◆ Supplied data

* * * * *

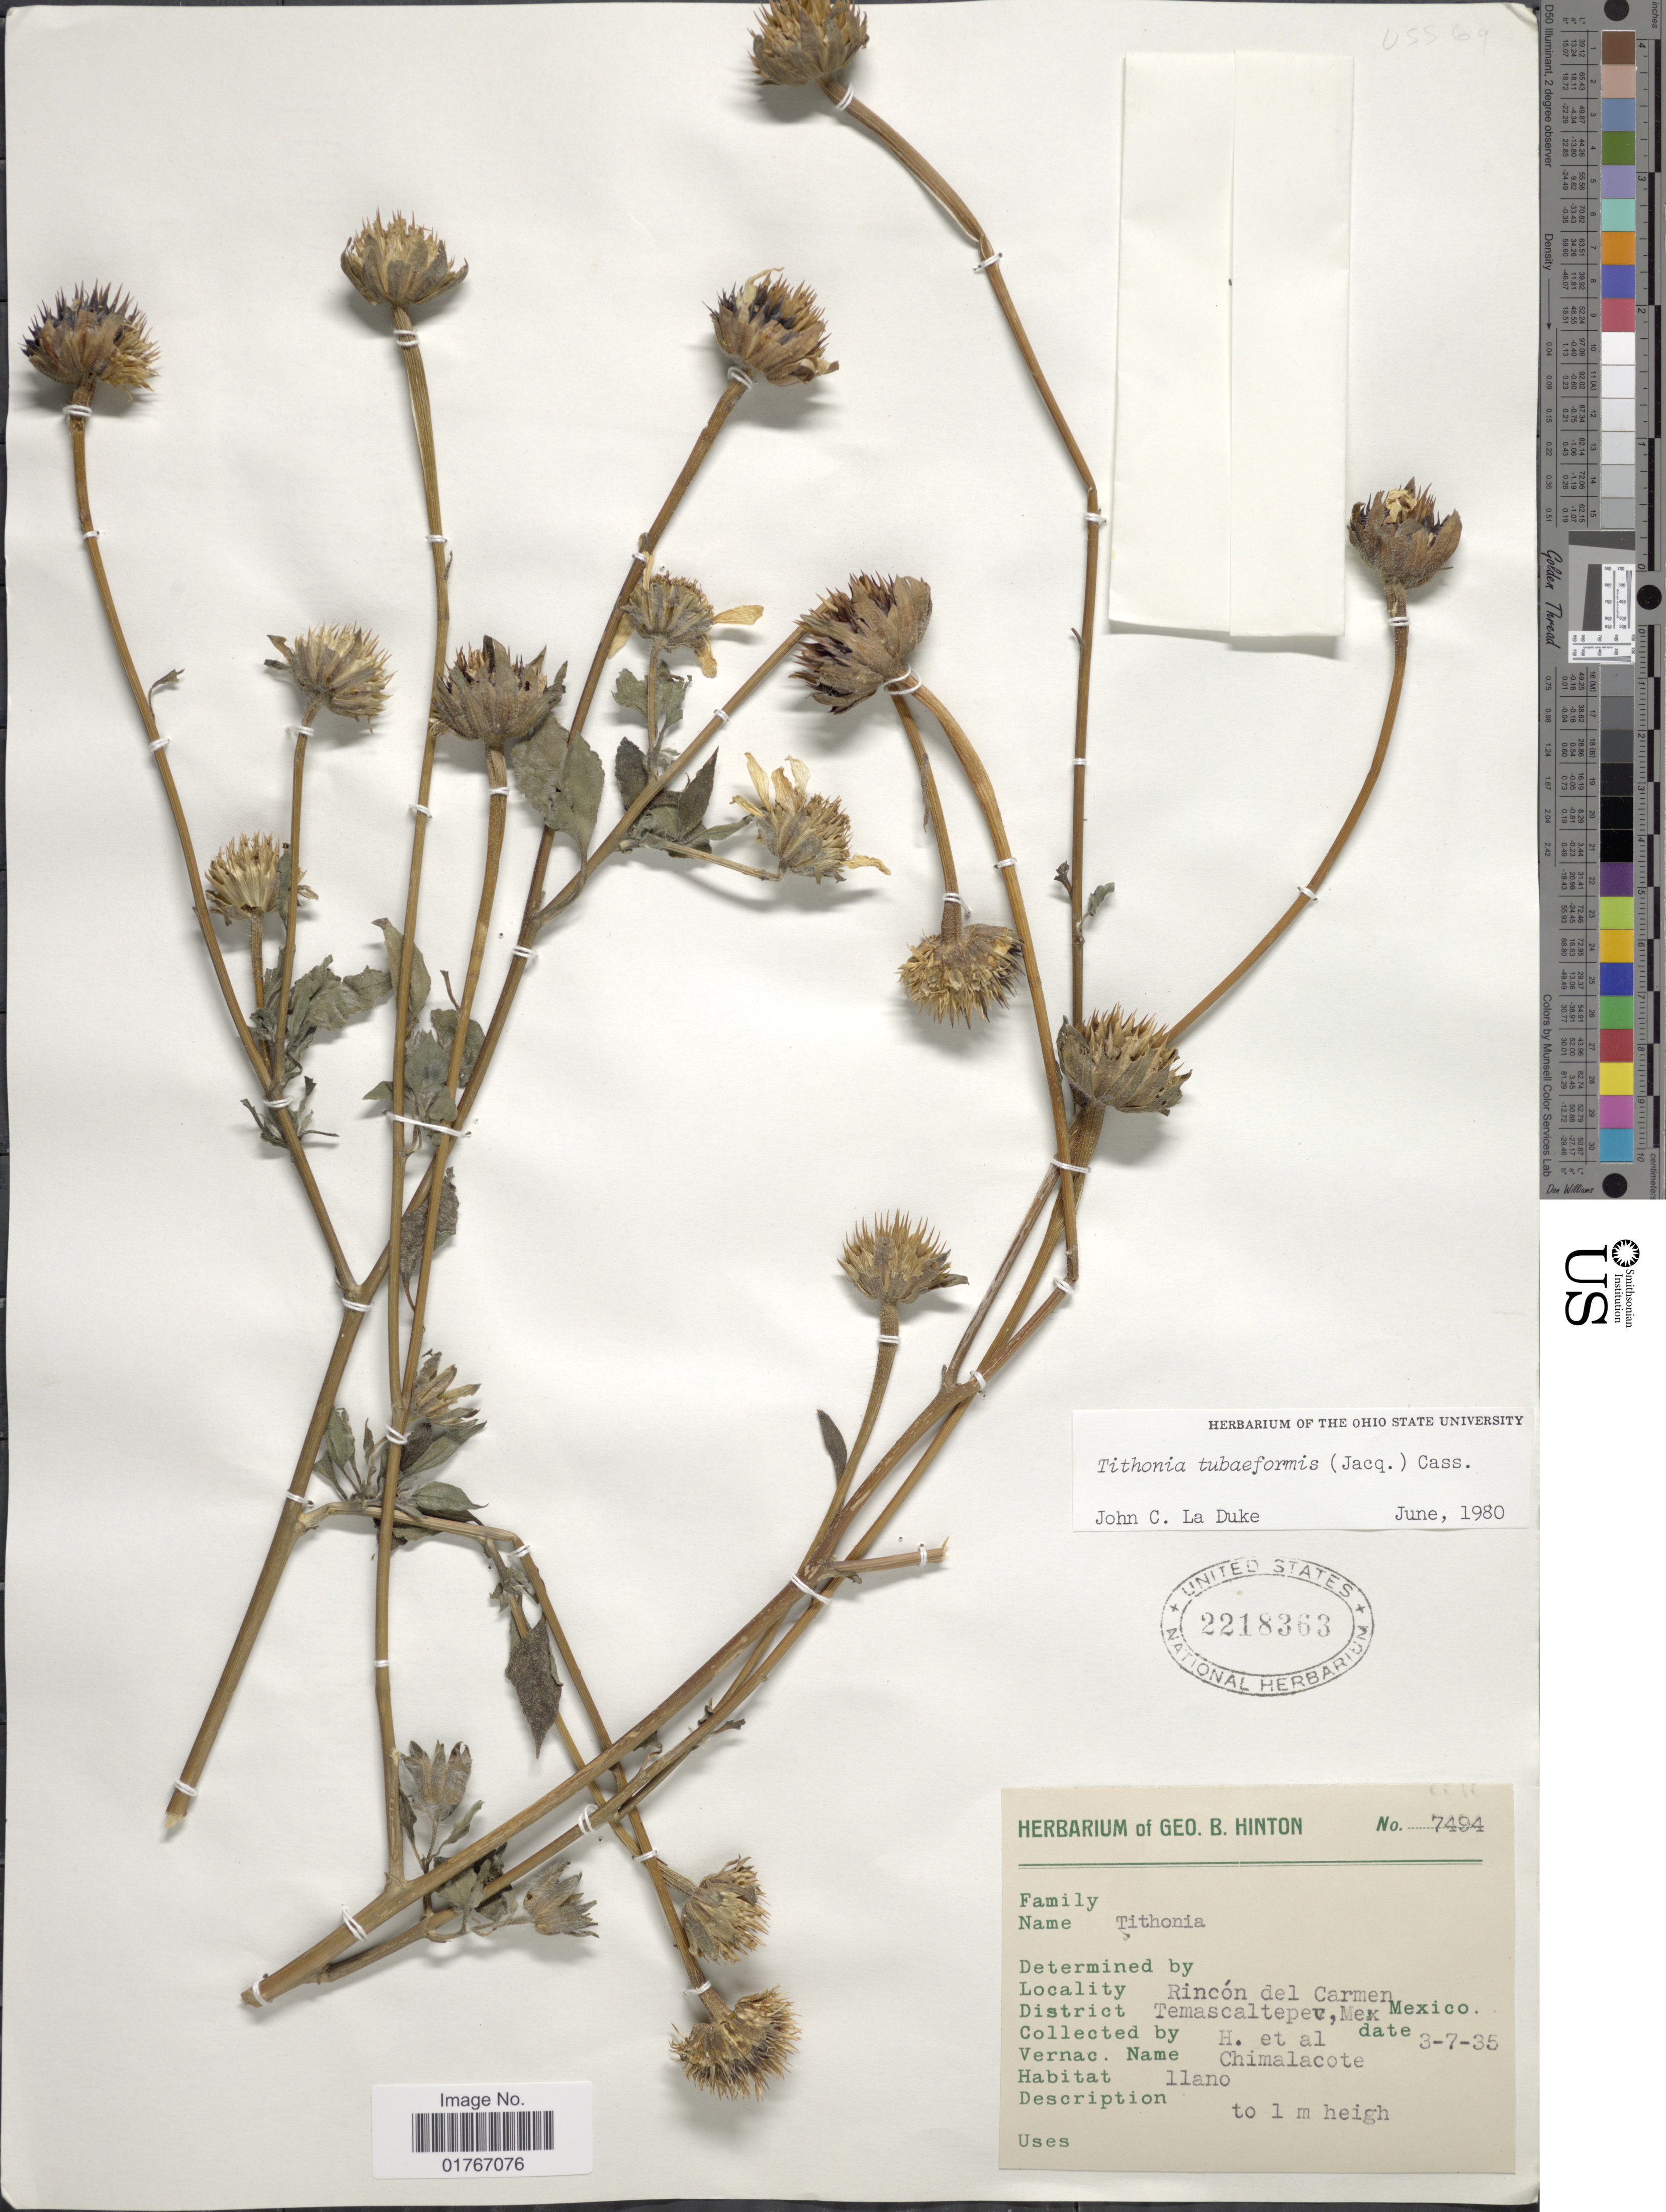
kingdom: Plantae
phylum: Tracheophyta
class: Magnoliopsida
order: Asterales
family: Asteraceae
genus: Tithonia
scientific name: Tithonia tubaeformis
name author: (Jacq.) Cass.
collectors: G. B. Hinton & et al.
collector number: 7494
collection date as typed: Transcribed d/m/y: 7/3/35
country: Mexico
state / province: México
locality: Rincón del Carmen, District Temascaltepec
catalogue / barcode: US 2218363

* * * * *

Please rewrite all of the lines above, replacing "locality" with "site" and keeping everything else the same. Omit the pictures.

kingdom: Plantae
phylum: Tracheophyta
class: Magnoliopsida
order: Asterales
family: Asteraceae
genus: Tithonia
scientific name: Tithonia tubaeformis
name author: (Jacq.) Cass.
collectors: G. B. Hinton & et al.
collector number: 7494
collection date as typed: Transcribed d/m/y: 7/3/35
country: Mexico
state / province: México
site: Rincón del Carmen, District Temascaltepec
catalogue / barcode: US 2218363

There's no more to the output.